“DÜŞÜNSEL SABİTLER” VE “DEVRİM”...

Ekrem Acar

İnsanoğlunun, milyonlarca yıllık biyolojik ve kültürel oluşum süreci içerisinde şekillenmiş, dış çevresini ve kendisini algılarken, anlamaya çalışırken, iletişime ve eyleme geçerken, kavramlaştırarak kullandığı, genelde “insan doğası” olarak kullanılan kavramın kapsamı içinde kalan; değişen toplum biçimleriyle temaları değişse de, işlevleri hiç değişmeyen bazı temel “düşünsel sabit”leri hep olmuş ve olmaya da ne yazık ki devam edecek ...

İnsanoğlunun, insanlaşma sürecinin başlarında, muhtemelen doğanın işleyişini yüzeysel bir şekilde gözlemleyerek, sürecin ileriki aşamalarında ise, deneyler yoluyla bilimin, kavramlaştırmalar yoluyla felsefenin katkılarıyla, doğanın bazı koşullardaki hareket şekillerini, kendi düşünce sistemine ve toplumsal ilişkilerine uyarlayıp, mutlaklaştırarak oluşturduğu bu “sabitleri”; genelde yapıldığı gibi, “mutlak doğru”, “yasa” ya da geçmişte ya da gelecekte hiçbir koşulda değişmeyecek “insan doğası” boyutuna çıkarma eğiliminin ciddi şekilde sorgulanması gerektiğine inanıyorum. Aslında, bizzat bu mutlak doğru mertebesine çıkarma eğilimin kendisinin, bu alışılmış düşünsel sabitlerin arasında yer aldığı unutulmamalı. Ayrıca unutulmaması gereken bir diğer nokta, bu “sabitler”, toplumsal gücünü, diğer bir ifadeyle, insanoğlunun düşünme tarzını köklü bir şekilde belirleme ve dolayısıyla da sınırlandırma yeteneğini; on binlerce yılda, sindire sindire oluşan kurumsallaştırmalar ve içselleştirmelerden almasıdır...

Bu düşünsel sabitlerin bazılarını; yine bu düşünsel sabitlerin bir sonucu olan “sınıflandırma” yöntemini kullanma pahasına, şöyle sıralayabiliriz:

1)    “Soyutlama”, “kavramlaştırma” ve “sınıflandırma”  yaparak düşünebilme, algılayabilme ve anlamlandırabilme...
2)    Bu soyutlamalar, kavramlaştırmalar ve sınıflandırmalar sonucu oluşan “düşünce dizgeleri” aracılığıyla toplumsal ilişki kurabilme...
3)    “Düalist” algı ve düşünme...
4)    “Yasalaştırma” eğilimi...
5)    “Tutarlılık” eğilimi

Aslında tüm bu maddeleri, hatta sayıları artırılabilecek başka maddeleri, “ideolojilerin oluşum süreci” olarak da okuyabilirsiniz...

# Verilen Veriler
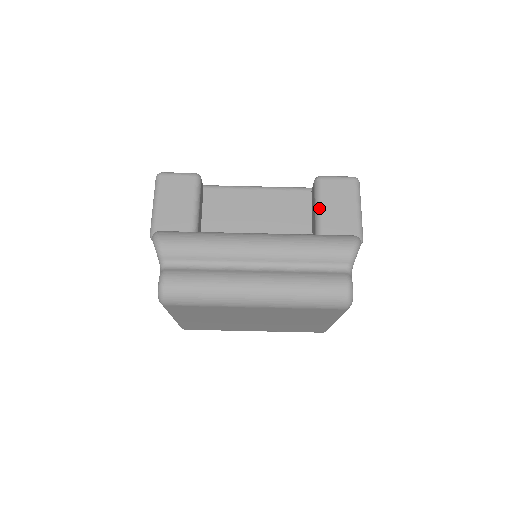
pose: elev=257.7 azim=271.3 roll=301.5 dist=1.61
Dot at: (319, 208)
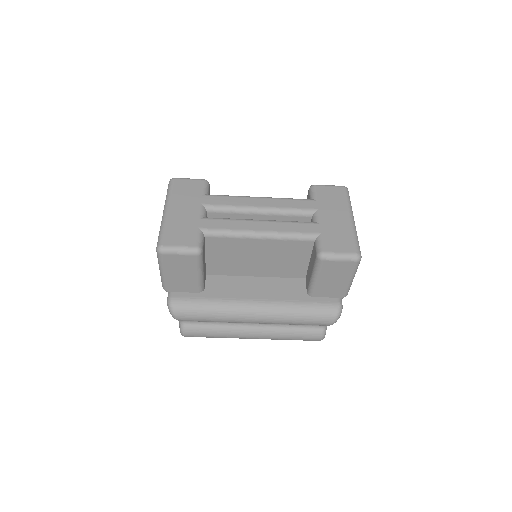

# Görev 1
Düşünsel sabitler üzerine metni iki cümleyle nasıl özetlersiniz?
# Görev 2
Düşünsel sabitler üzerine metnin “İnsanoğlunun, milyonlarca yıllık” sözleriyle başlayıp “devam edecek ...” sözleriyle biten kısmını aynen yeniden yazar mısınız?
# Görev 3
Düşünsel sabitler üzerine metni kaldığı yerden sürdürebilir misiniz?
Buradaki veriler, metinden ayrı ve bağımsız bir malzemedir.

# Alıştırma Yanıtı 1
İnsanoğlunun, milyonlarca yıllık biyolojik ve kültürel oluşum süreci içinde şekillenmiş, işlevleri hiç değişmeyen bazı temel düşünsel sabitleri vardır ve yazar, bunları mutlak doğru, yasa ya da değişmez insan doğası boyutuna çıkarma eğiliminin ciddi şekilde sorgulanması gerektiğine inanır. Bu sabitler arasında soyutlama, kavramlaştırma ve sınıflandırma yaparak düşünebilme, düalist algı ve düşünme, yasalaştırma eğilimi ile tutarlılık eğilimi sayılır ve tüm bu maddeler ideolojilerin oluşum süreci olarak da okunabilir.

# Alıştırma Yanıtı 2
İnsanoğlunun, milyonlarca yıllık biyolojik ve kültürel oluşum süreci içerisinde şekillenmiş, dış çevresini ve kendisini algılarken, anlamaya çalışırken, iletişime ve eyleme geçerken, kavramlaştırarak kullandığı, genelde “insan doğası” olarak kullanılan kavramın kapsamı içinde kalan; değişen toplum biçimleriyle temaları değişse de, işlevleri hiç değişmeyen bazı temel “düşünsel sabit”leri hep olmuş ve olmaya da ne yazık ki devam edecek ...

# Alıştırma Yanıtı 3
İnsanoğlunun, nesne üretiminde ulaştığı inanılmaz niceliksel boyut ve toplumsal ilişkilerinin hızı anlamında; bir bakışla “kutsal şafağı”, başka bir bakışla ise “zirvesi” sayılabilecek, batı merkezli “rönesans-hümanizm”, “sanayi devrimi”, “aydınlanma dönemi” ve “modern toplum” gibi ardışık sosyo-ekonomik dönemler; bu düşünsel sabitlerin (en azından şu ana kadar) zirveye taşındığı tarihsel anlardır...

İnsan ailesinin tahmini 6 milyon yıllık macerası içerisinde, “homo” cinsinin tahmini 2 milyon yıllık bir tarihinden söz ediliyor... Bu 2 milyon yılın, 200 bin yılı “homo sapiens” (arkaik modern insan) dönemi, 30 bin yıllı ise “homo sapiens sapiens” (modern insan) dönemi olarak kabul ediliyor. Bırakın bu dönemleri, yukarıdaki tarihsel anları ifade ederken, 10 bin yıllık insanoğlunun “uygarlık” macerasının %4’üne ve 3-4 bin yıllık yazının bulunmasıyla başlatılan (nedense?...) “tarih” döneminin % 10’una denk gelen 400 yıllık bir zaman diliminden (Modern insanın oluşum macerasının % 1’inin biraz üstünde) bahsediyoruz... Bu 400 yıllık kısacık zaman dilimi içerisinde inanılmaz bir güce kavuşan bu “düşünsel sabitler”in oluşumunun; insanoğlunun toplumsallaşma macerası içerisinde somut ilişkilerin ve deneyimlerin bir sonucu olduğunu ama bugüne kadar bile geldiğimiz basitlikte ve kaçınılmazlıkta gerçekleşmediğini unutmamak gerekiyor.

Bu düşünsel sabitler ve bunların gerçek yaşama yansıyan iz düşümleri sayesinde, bu tarihsel dönemlerde insanoğlu, özellikle nicelliğin kölesi olan, Mao’yu mezarında hırstan ters döndürecek kadar “bir örnek-tek tip” canlı türü haline gelmiştir... Bu yazımda, düşünsel sabitler olarak adlandırdığım ve yukarıda sıraladığım olgulardan; “soyutlama”, “kavramlaştırma”, “düşünce dizgeleri” ve “düalist algı”nın üzerinde durmak istiyorum:

“Soyutlama”, “Kavramlaştırma” ve “Düşünce Dizgeleri”...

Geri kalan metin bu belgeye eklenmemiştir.